▶ [EXTRACTED RECORDS]
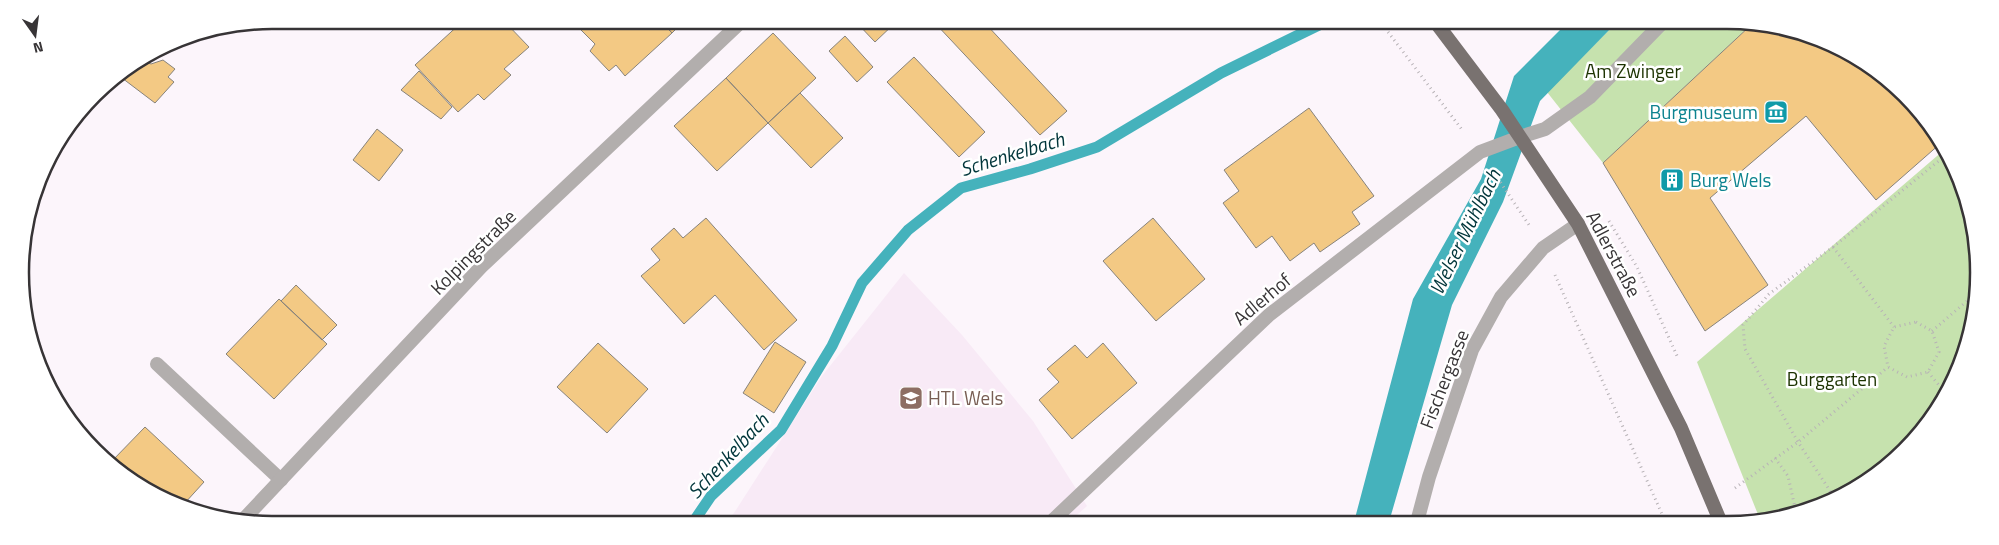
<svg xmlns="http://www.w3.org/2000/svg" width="1999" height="545" font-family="'Titillium Web',sans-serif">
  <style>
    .built { fill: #f8eaf6 }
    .green { fill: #c6e2ae }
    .water { fill: #45b2bc }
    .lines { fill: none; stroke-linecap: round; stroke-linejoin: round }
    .stream { stroke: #45b2bc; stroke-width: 11 }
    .building { fill: #f3c984; stroke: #87837c }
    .path { stroke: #b7b2b6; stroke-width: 3; stroke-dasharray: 1 4; stroke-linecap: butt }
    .service { stroke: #b2aead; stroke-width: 14 }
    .minor { stroke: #b2aead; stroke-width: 14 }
    .tertiary { stroke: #b2aead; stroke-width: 14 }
    .primary { stroke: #797270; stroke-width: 14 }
    .labels { text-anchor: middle; stroke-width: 5; stroke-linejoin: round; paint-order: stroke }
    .park-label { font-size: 19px; fill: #1c3201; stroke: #fff }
    .culture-label { font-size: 19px; fill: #0d838f; stroke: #fff; text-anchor: end }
    .street-label { font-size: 19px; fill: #373436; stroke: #fff }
    .education-label { font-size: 19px; fill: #785e54; stroke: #fff; text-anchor: start }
    .water-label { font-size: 20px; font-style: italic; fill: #00353a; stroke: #fff }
    .rim { fill: none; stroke: #373436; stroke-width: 2.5 }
  </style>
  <rect width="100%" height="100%" fill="#fcf5fb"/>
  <path class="built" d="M 904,273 L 962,335 L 1033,421 L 1087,506 L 1069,522 L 727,521 L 734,513 L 822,376 Z"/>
  <path class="green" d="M 1615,24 L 1751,25 L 1603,163 L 1547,92 Z
    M 1944,150 L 1974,223 L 1974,321 L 1945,398 L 1905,451 L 1838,499 L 1761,522 L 1697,362 Z"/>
  <path class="water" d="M 1566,24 L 1615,24 L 1540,101 L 1503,202 L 1452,305 L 1389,522 L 1354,522 L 1413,299 L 1481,179 L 1514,76 Z"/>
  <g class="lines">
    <path class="stream" d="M 694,521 L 711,496 L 781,430 L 832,346 L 862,283 L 908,230 L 961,188 L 1030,169 L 1097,147 L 1221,73 L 1323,23"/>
  </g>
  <path class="building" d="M 463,21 L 504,21 L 529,47 L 504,69 L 511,75 L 484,100 L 478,94 L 458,112 L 415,65 Z
    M 588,21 L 661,21 L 672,33 L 625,76 L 616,65 L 609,71 L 590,51 L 595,44 L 580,29 Z
    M 661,21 L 684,21 L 672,33 Z
    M 856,22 L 896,22 L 875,42 Z
    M 934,22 L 984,22 L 1067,111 L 1040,135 Z
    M 1751,25 L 1775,25 L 1867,62 L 1936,132 L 1941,143 L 1876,200 L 1806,116 L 1710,198 L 1768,285 L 1705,331 L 1603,163 Z
    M 773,33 L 816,78 L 768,123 L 726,78 Z
    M 845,36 L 873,67 L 857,82 L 829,51 Z
    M 914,57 L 985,132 L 959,157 L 887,82 Z
    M 142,60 L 151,64 L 163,60 L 175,69 L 168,77 L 174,82 L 155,103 L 122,78 L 133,66 Z
    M 419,71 L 452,107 L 441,119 L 401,90 Z
    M 726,78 L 768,123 L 717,171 L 674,126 Z
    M 800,93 L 843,138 L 811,168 L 768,123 Z
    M 1309,108 L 1374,196 L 1352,212 L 1360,224 L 1320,252 L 1314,243 L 1290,261 L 1272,236 L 1256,248 L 1223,203 L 1239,191 L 1224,170 Z
    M 377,129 L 403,150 L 379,181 L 353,160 Z
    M 706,218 L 797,320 L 764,350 L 715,295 L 684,324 L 641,276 L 660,260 L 651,249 L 674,228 L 683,238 Z
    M 1153,218 L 1205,279 L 1156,321 L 1103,261 Z
    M 296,285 L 337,325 L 322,340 L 281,301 Z
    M 279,299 L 327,344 L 274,399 L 226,354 Z
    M 775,342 L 806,362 L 774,413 L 743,393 Z
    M 598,343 L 648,389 L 607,433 L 557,387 Z
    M 1103,343 L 1137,383 L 1072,439 L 1039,400 L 1059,382 L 1047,369 L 1075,345 L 1087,358 Z
    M 145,427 L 204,482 L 184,504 L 132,483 L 111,462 Z"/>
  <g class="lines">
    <path class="path" d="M 1382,24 L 1463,131
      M 1495,174 L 1529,225
      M 1609,221 L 1637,267 L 1678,358
      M 1833,247 L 1894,327
      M 1555,275 L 1666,523
      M 1916,322 L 1932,331 L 1939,352 L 1928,372 L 1907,377 L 1888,367 L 1884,346 L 1894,327 Z
      M 1932,331 L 1974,295
      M 1928,372 L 1947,395
      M 1775,458 L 1788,476 L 1796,512
      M 1735,488 L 1798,442 L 1888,367
      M 1836,500 L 1798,442 L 1745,349 L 1743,325 L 1769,294 L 1833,247 L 1946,155"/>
    <path class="service" d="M 1520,137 L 1545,129 L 1590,97 L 1661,24
      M 157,364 L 281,480"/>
    <path class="minor" d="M 1051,522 L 1269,315 L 1480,152 L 1520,137
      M 1417,522 L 1429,477 L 1472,350 L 1501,297 L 1543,248 L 1578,224"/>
    <path class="tertiary" d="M 243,520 L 481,267 L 742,21"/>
    <path class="primary" d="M 1437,24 L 1502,110 L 1578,224 L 1681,428 L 1721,523"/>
  </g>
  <defs>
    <g id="museum-square" transform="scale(1.25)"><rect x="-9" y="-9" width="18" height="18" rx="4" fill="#0f9aa8" stroke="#fff"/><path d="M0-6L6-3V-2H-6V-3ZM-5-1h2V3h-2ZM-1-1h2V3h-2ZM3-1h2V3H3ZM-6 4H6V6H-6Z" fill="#fff"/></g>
    <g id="building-square" transform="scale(1.25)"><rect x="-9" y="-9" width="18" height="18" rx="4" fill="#0f9aa8" stroke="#fff"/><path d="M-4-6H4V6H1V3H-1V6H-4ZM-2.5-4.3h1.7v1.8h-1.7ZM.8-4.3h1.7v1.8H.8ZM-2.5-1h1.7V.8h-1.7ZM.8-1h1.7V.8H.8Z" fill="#fff"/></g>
    <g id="school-square" transform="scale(1.25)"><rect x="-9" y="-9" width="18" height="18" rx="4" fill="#8d6e63" stroke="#fff"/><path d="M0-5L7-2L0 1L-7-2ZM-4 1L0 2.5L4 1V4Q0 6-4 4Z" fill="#fff"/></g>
  </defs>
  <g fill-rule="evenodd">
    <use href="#museum-square" x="1776" y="112"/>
    <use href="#building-square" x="1672" y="180"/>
    <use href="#school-square" x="911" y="398"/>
  </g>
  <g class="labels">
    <g class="park-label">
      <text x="1633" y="78">Am Zwinger</text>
      <text x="1832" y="386">Burggarten</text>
    </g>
    <g class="culture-label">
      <text x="1758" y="119">Burgmuseum</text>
      <text x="1690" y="187" text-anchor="start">Burg Wels</text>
    </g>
    <g class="street-label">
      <text transform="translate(473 252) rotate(-45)" y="7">Kolpingstraße</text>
      <text transform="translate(1614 254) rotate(62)" y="7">Adlerstraße</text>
      <text transform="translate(1262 299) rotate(-40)" y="7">Adlerhof</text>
      <text transform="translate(1444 379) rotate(-69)" y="7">Fischergasse</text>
    </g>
    <g class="education-label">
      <text x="928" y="405">HTL Wels</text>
    </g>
    <g class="water-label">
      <text transform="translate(1012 154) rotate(-17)" y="7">Schenkelbach</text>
      <text transform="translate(1465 232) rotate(-64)" y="7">Welser Mühlbach</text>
      <text transform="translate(728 456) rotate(-47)" y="7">Schenkelbach</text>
    </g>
  </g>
  <path d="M0 0H1999V545H0ZM272 29H1727A243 243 0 0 1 1970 272V273A243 243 0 0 1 1727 516H272A243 243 0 0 1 29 273V272A243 243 0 0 1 272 29Z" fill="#fff" fill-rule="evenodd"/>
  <path class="rim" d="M272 29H1727A243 243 0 0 1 1970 272V273A243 243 0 0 1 1727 516H272A243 243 0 0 1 29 273V272A243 243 0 0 1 272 29Z"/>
  <g transform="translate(35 35) rotate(166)" stroke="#ffffff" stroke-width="4" paint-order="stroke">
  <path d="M0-4L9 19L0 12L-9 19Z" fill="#373436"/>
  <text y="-8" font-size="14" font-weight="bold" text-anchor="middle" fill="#373436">N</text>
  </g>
</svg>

▶ [YOUR OBJECTIVE] Report every line containing the word "linecap" from the listing above.

▶ [SOLUTION FOR THIS EXERCISE]
    .lines { fill: none; stroke-linecap: round; stroke-linejoin: round }
    .path { stroke: #b7b2b6; stroke-width: 3; stroke-dasharray: 1 4; stroke-linecap: butt }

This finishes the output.